LIMA, Peru (AP) - Helicopters ferried almost 600 more tourists from the Machu Picchu area after rains slackened Wednesday, leaving up to 1,600 travelers still stranded by mudslides blocking the only land route from the famed Inca citadel.
Authorities said airlifts would continue throughout the week because more tourists had shown up at the evacuation site on foot after completing treks along the Inca trail to Machu Picchu, the 15th century Incan fortress that 2,430 meters (8,000 feet) above sea level.
Rain-fueled mudslides on Sunday cut the train line that is the only transport link to the remote region atop an Andean mountain ridge. Adding to the worries, tourists flown out Wednesday reported that a rain-swollen river had eroded the site where rescue helicopters are landing.

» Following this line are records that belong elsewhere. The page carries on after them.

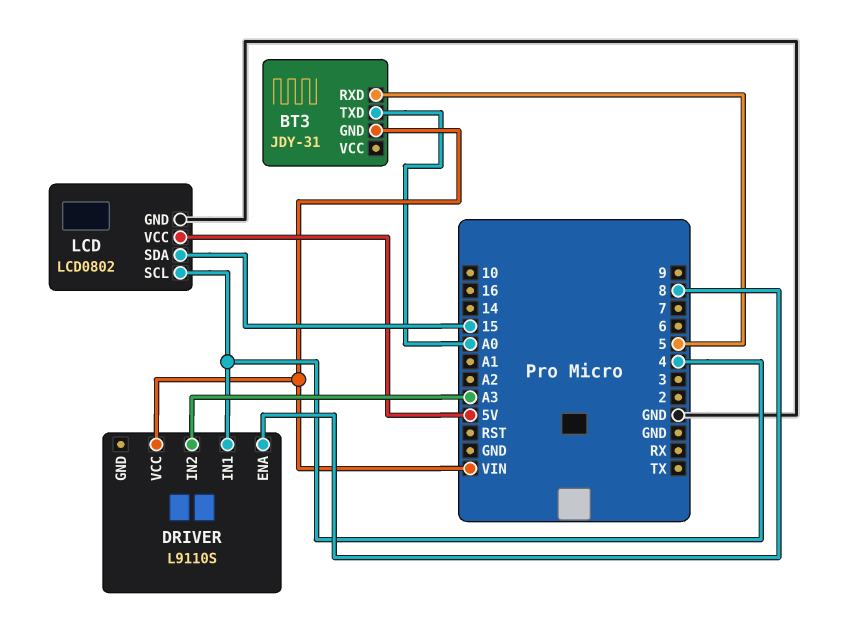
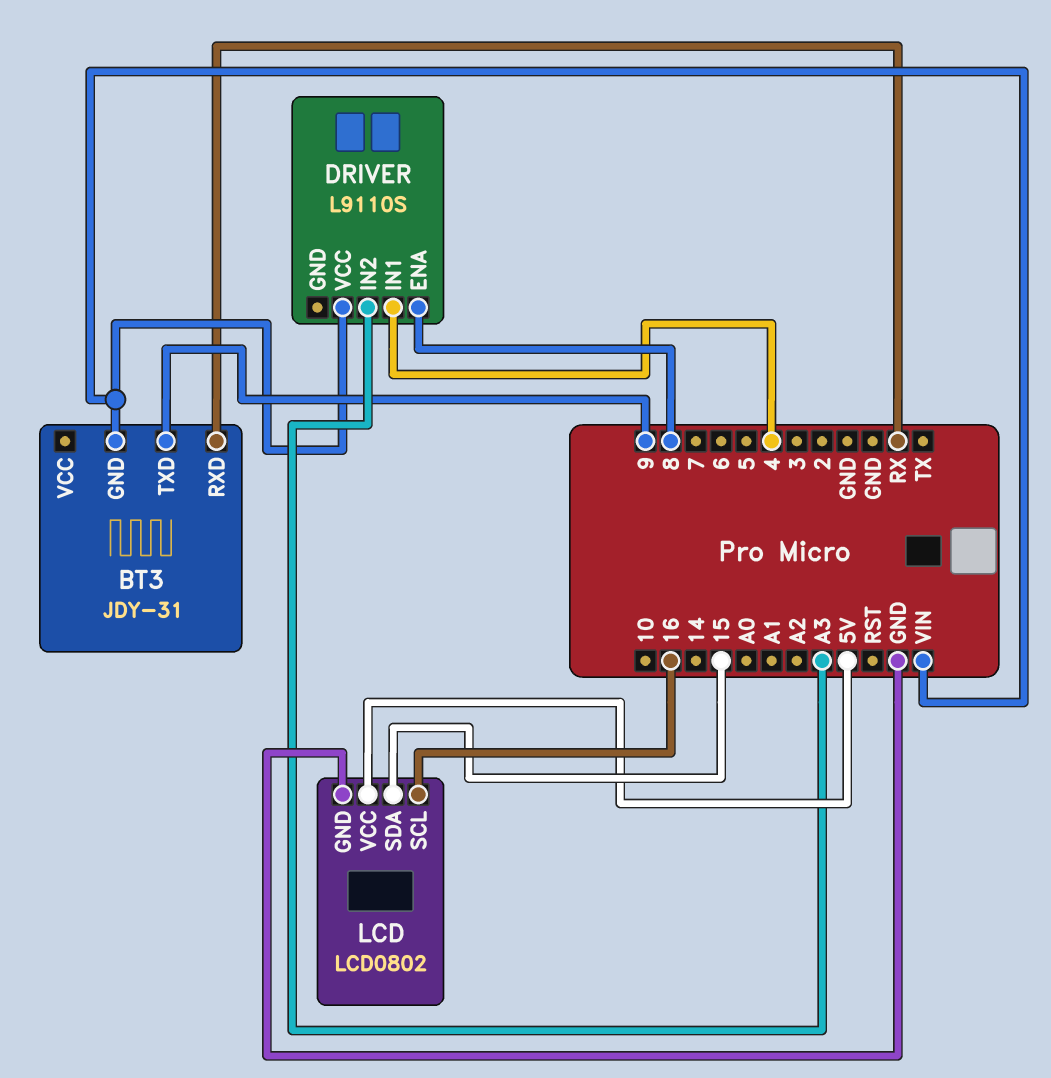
BT3 pin RXD: 5 -> RX
BT3 pin TXD: A0 -> 9
LCD pin SCL: 4 -> 16

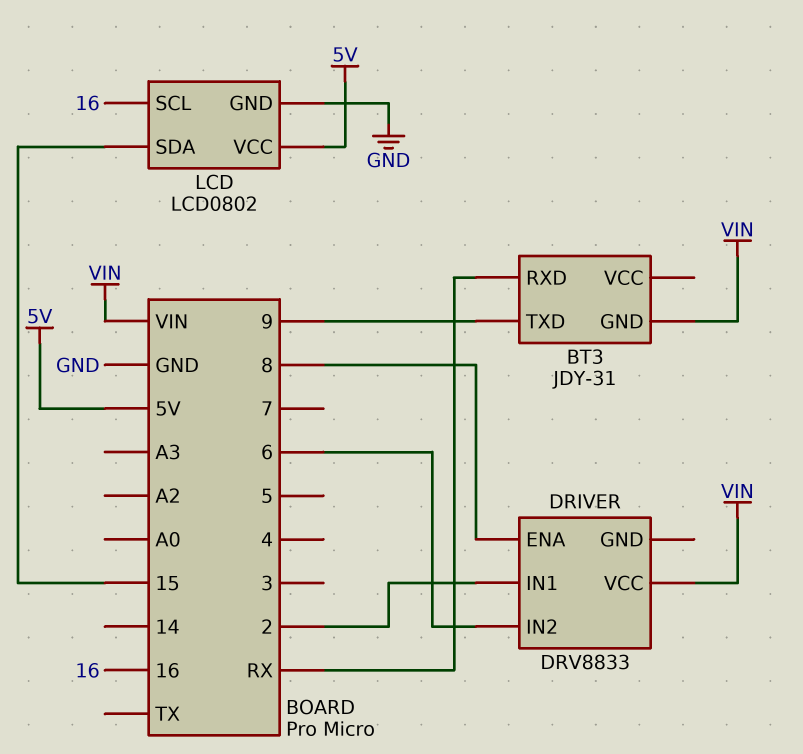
DRIVER: L9110S -> DRV8833
DRIVER pin IN1: 4 -> 2
DRIVER pin IN2: A3 -> 6

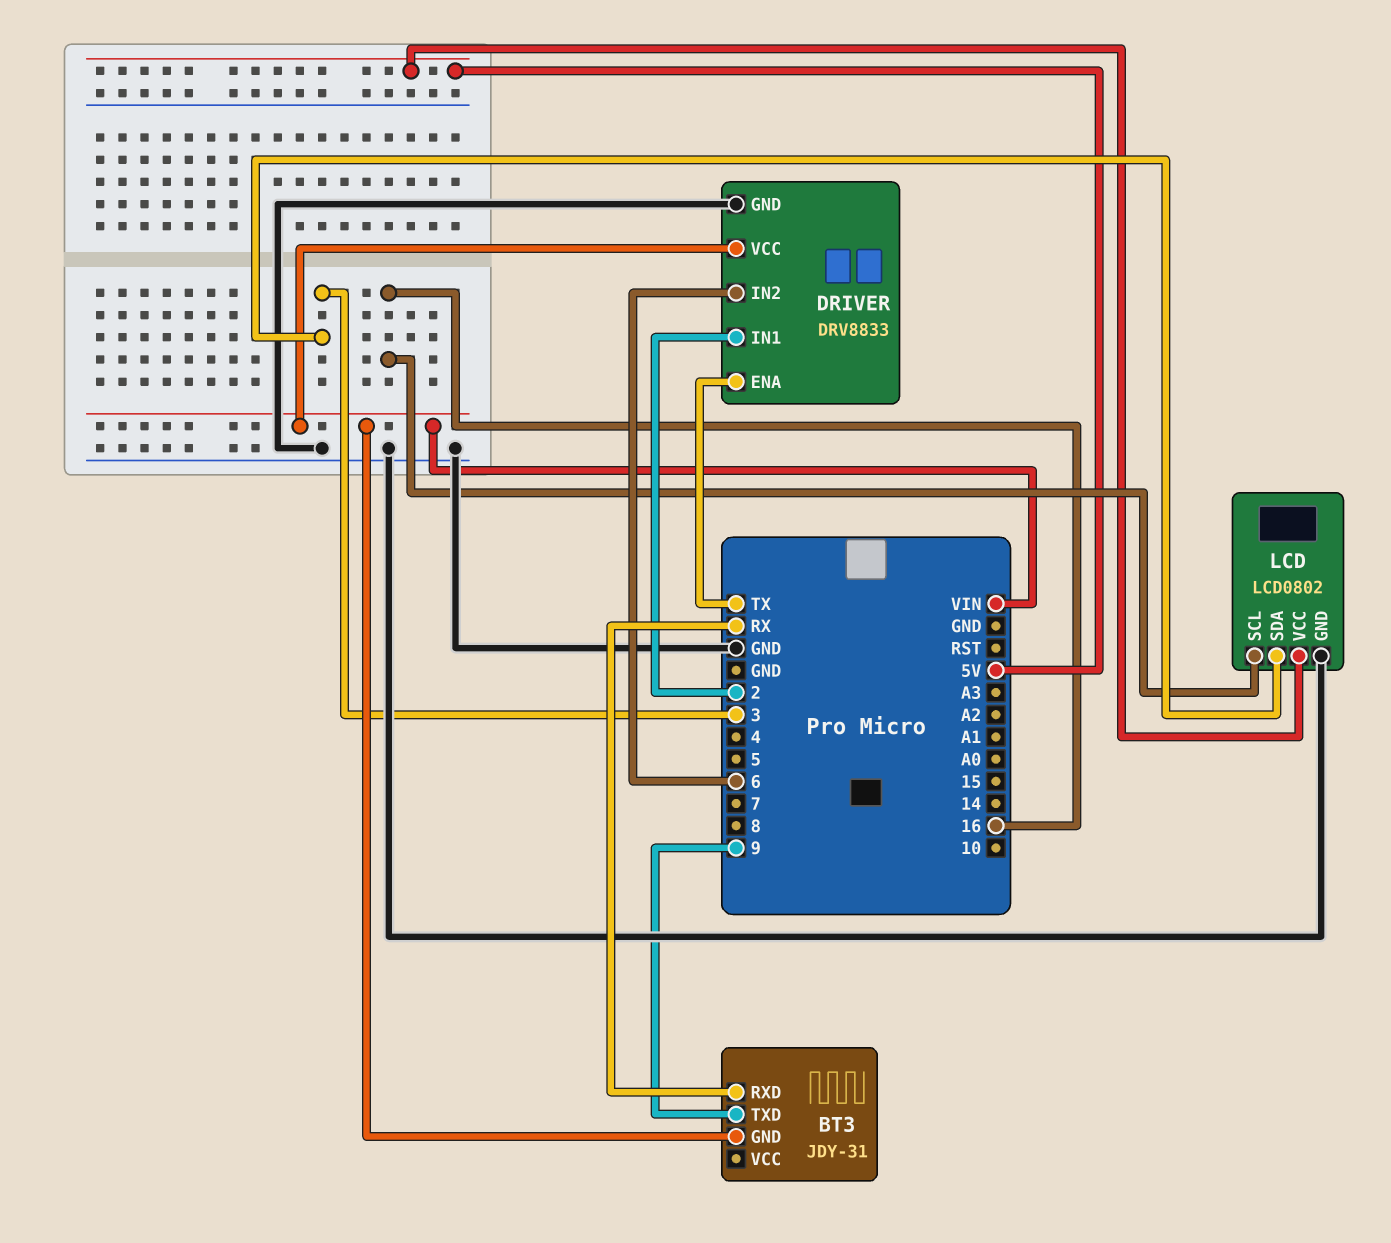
DRIVER pin ENA: 8 -> TX
DRIVER pin GND: none -> GND
LCD pin SDA: 15 -> 3

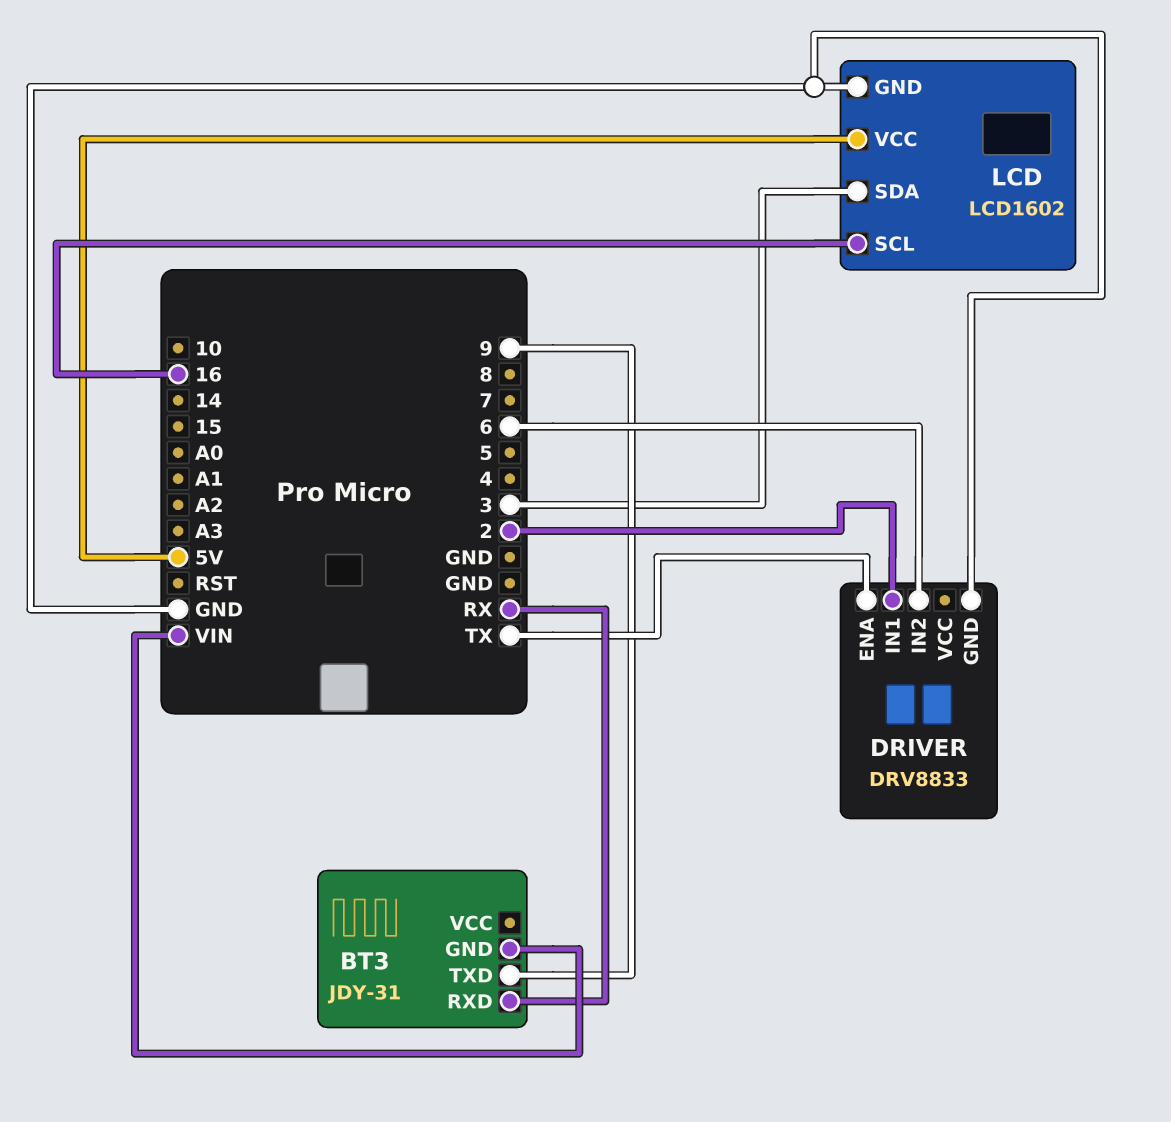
DRIVER pin VCC: VIN -> none
LCD: LCD0802 -> LCD1602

Stranded tourists charged they are being victimized by price-gouging because food, water and accommodations are scarce in the now isolated Machu Picchu Pueblo, a village of 4,000 residents.
"Everyone is safe, though obviously uncomfortable. They are sleeping in tents, and the food gets there late, but what's important is that they are safe," Foreign Minister Jose Antonio Garcia Belaunde told The Associated Press.
Initially, some 2,000 tourists were reported stranded after train service stopped. Helicopters have ferried 1,070 people out of the village since Tuesday, including 595 on Wednesday, but Garcia Belaunde said 1,500 to 1,600 tourists remained since more travelers trickled in each day.
The new arrivals - 250 on Wednesday - reached Machu Picchu by foot on the popular Inca trail, which follows a stone path built by the ancient civilization from their capital, Cuzco, to the mountaintop citadel.
Authorities closed the trail Tuesday after a mudslide killed an Argentine trekker and her guide, but tourists already on the trail were still completing the four-day trek.
People marooned in Machu Picchu Pueblo complained that restaurants were inflating their prices, and said many people had to sleep in the town's train station or in the central plaza after running out of money or the hostels filled up.
"It's chaos. We don't have food, we don't have water, we don't have blankets, we can't communicate and the police lack an evacuation plan to put us at ease," Argentine tourist Alicia Casas told Lima's Canal N TV station.
Ruben Baldeon, town spokesman in Machu Picchu Pueblo, said bottles of water were selling for $3.50 - five times the typical price - and electricity to the town had been cut.
Weather conditions kept helicopters from flying to the village Wednesday morning, but pilots conducted 36 evacuation flights in the afternoon, Garcia Belaunde said.
"It's incredibly difficult to reach. Let's not forget that Machu Picchu was discovered in 1911, almost 400 years after the Spanish arrived," the minister said.
Garcia Belaunde expected airlifts to continue for two or three days.
"It's worrisome. We didn't think it would take this long," Tourism Minister Martin Perez told Lima's RPP radio. "We can evacuate 120 tourists per hour; now the only thing we need is for the climate to help us out a little bit."
Downpours let up Wednesday, but meteorologists forecast moderate rain for the rest of the week.
U.S. Embassy spokesman James Fennell told the AP that more than 60 U.S. citizens, including all stranded American children, were evacuated Wednesday.
About 400 Americans, 700 Argentines, 300 Chileans and 215 Brazilians were among the roughly 2,000 travelers initially stranded. U.S. authorities have sent six helicopters stationed in Peru for drug interdiction and police training to join four Peruvian military and several private choppers in the rescue.